2. Literature Review
Culture has a distinctive national characteristic. It is created by the different nationalities in a particular history, geography, religion, and customs and so on. Culture is the soil of survival and development of language and language can not be separated from culture. The fundamental task of language translation is to spread and communicate culture.
The English word culture comes from Latin cultura. It means “farming”, “culture”. The definition of culture is as many as 160 species. The most famous authoritative is the cultural anthropologist Taylor who defined culture as: Cultural is a complex body, which includes knowledge, belief, art, morals, law, customs, and the acquisition of the remaining capacity of the community and habits. American translation theorist Eugene Nida defined the cultural factors in language into five categories: (1)Ecology;(2) Material Culture ;(3)Social Culture;(4)Religious Culture; (5)Linguistic Culture.(Shao Zhihong 2005:273)

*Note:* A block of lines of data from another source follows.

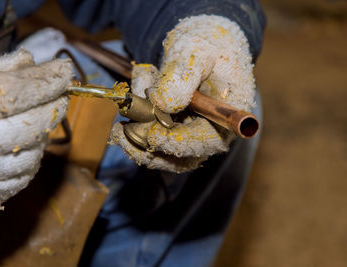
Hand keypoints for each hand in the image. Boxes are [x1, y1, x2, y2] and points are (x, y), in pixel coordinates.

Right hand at [0, 49, 72, 214]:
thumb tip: (28, 60)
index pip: (24, 89)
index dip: (51, 78)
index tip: (65, 68)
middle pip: (38, 120)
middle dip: (56, 102)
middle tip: (60, 90)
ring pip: (38, 148)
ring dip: (44, 128)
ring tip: (36, 114)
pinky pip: (27, 172)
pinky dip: (33, 155)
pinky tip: (22, 143)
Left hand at [111, 15, 255, 172]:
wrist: (201, 46)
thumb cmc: (204, 45)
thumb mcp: (194, 50)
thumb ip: (182, 74)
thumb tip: (163, 105)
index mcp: (228, 112)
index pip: (208, 141)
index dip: (180, 143)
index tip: (152, 137)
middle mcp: (214, 130)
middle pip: (185, 156)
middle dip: (150, 149)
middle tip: (122, 134)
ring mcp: (194, 134)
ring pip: (166, 154)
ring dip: (139, 145)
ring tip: (117, 129)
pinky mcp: (177, 132)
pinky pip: (156, 143)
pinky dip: (137, 133)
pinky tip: (127, 115)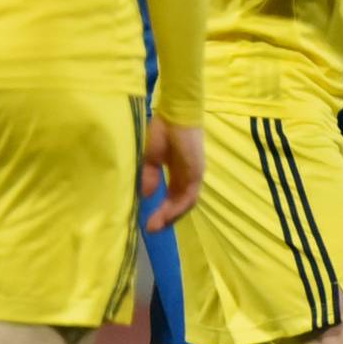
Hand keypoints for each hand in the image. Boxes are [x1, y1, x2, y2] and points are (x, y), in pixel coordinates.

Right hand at [144, 117, 203, 232]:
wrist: (175, 113)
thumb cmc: (163, 130)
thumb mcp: (151, 158)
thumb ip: (150, 177)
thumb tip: (146, 195)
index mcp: (179, 173)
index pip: (173, 197)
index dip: (163, 211)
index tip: (149, 223)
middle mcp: (189, 176)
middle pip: (181, 204)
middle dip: (166, 218)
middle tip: (152, 230)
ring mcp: (195, 175)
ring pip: (186, 203)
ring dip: (172, 216)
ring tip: (157, 226)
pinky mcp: (197, 172)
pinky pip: (189, 195)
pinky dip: (178, 207)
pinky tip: (166, 215)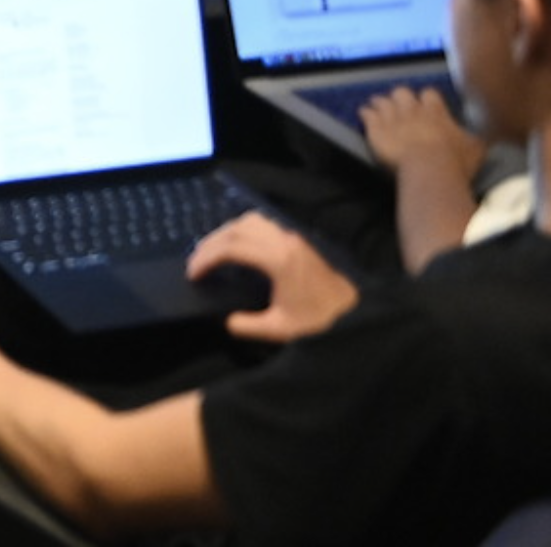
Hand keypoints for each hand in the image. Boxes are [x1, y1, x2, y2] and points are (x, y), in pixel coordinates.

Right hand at [186, 212, 358, 343]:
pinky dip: (243, 230)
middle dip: (210, 243)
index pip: (230, 248)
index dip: (206, 258)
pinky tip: (239, 246)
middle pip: (236, 228)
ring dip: (227, 232)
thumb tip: (227, 321)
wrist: (357, 315)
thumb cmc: (319, 322)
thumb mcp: (280, 329)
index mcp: (277, 259)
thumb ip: (248, 325)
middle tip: (196, 263)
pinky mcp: (298, 240)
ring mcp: (292, 237)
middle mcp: (283, 241)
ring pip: (250, 220)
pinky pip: (263, 223)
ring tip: (214, 252)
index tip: (193, 275)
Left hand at [360, 85, 482, 178]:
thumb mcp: (475, 148)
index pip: (430, 94)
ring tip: (378, 107)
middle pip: (402, 92)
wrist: (429, 169)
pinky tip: (364, 115)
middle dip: (401, 98)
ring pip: (382, 100)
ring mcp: (392, 117)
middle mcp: (412, 109)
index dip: (427, 99)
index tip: (428, 105)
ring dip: (380, 104)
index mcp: (436, 111)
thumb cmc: (454, 160)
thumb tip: (482, 138)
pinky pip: (367, 114)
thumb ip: (475, 139)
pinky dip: (366, 113)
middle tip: (401, 106)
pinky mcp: (376, 129)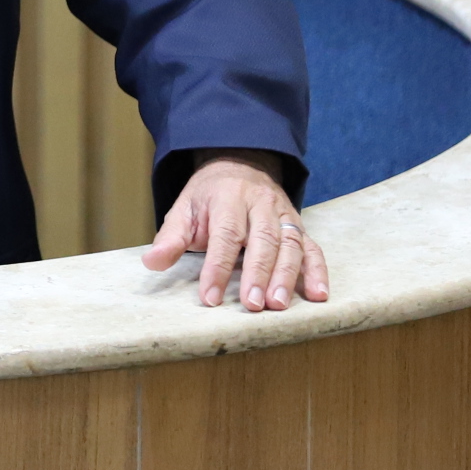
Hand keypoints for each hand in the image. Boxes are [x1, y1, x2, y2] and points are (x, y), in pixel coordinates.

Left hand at [140, 151, 330, 311]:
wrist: (240, 164)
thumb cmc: (209, 195)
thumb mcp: (184, 208)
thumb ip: (171, 237)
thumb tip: (152, 263)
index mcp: (228, 199)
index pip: (224, 235)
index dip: (217, 267)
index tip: (210, 298)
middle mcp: (260, 205)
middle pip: (262, 240)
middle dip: (258, 274)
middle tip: (253, 305)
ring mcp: (284, 216)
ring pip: (290, 245)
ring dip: (287, 277)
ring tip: (279, 305)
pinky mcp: (300, 227)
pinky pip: (313, 248)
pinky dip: (318, 271)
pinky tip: (318, 295)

English has a long history. It also has a large number of idioms. They are implicit humor, or serious, or elegant, and vivid. As the differences from the geography, history, religion, life, customs in English and Chinese idioms, their cultural traditions are closely linked, carrying their respective national cultural characteristics and cultural information. As the English and Chinese cultural differences, the same face value and the image of the meaning of the language or the article may have different connotations. Connotations is the implied meaning which the speaker or author wants to express. So during the study the translation of Chinese folk wisecracks, the cultural factors in these two different languages are often difficult in translation.
2.1 Translation theory
“Literal translation” and “liberal translation”, the two kinds of translation methods express their special characteristics, relations and differences in real practice, the language circumstance we used and the mistake area appears frequently. Moreover, this text refers how to use the two different translation methods to convey the two author’s original ideas of Chinese folk wisecracks accurately. Because of the different languages have their own special characteristics and form; there are the homogeneity and differences in the vocabulary, the phrase, the method of habit and expression, etc. So we should act it according to actual circumstances, handle it nimbly at the time of translation. Generally speaking, in the concrete translation activity, translate literally, if possible, or, appeal to liberal translation. In the particular context, translators can choose the better one between through a comparison; even adopt the method that is to combine “literal translation” with “liberal translation”.
Literal translation is the direct transfer of a source language text (SLT) into a grammatically and idiomatically appropriate target language text (TLT) (Shuttleworth & Cowie, 2004:95). According to Barkhudarov (1969:10), a literal translation can be defined in linguistic terms as a translationmade on a level lower than is sufficient to convey the content unchanged while observing TL norms”. Catford put literal translation between word-for-word translation and free translation. In China, translators and scholars also have various interpretations of this translation approach. As an advocator of literal translation, Lu Xun defined it as: Literal translation means faithfulness and expressiveness. It must contain two aspects: 1) being easy to understand 2) retaining the manner of the SLT (Zhang Jin & Zhang Ning, 2005:232). Xu Chongxin explained literal translation from the perspective of sentence structure. He regarded sentences as the basic units. Professor Liu Zhongde defines literal translation in a relatively complete way: “In the process of translation, literal translation treats sentences as basic units and meanwhile takes the whole passage into consideration; a translator who attaches great importance to literal translation does his or her best to reproduce the ideas and writing style of the original work, retaining in the version as many rhetorical devices and sentence structures of the original as possible” (Tan Weiguo, 2005:15).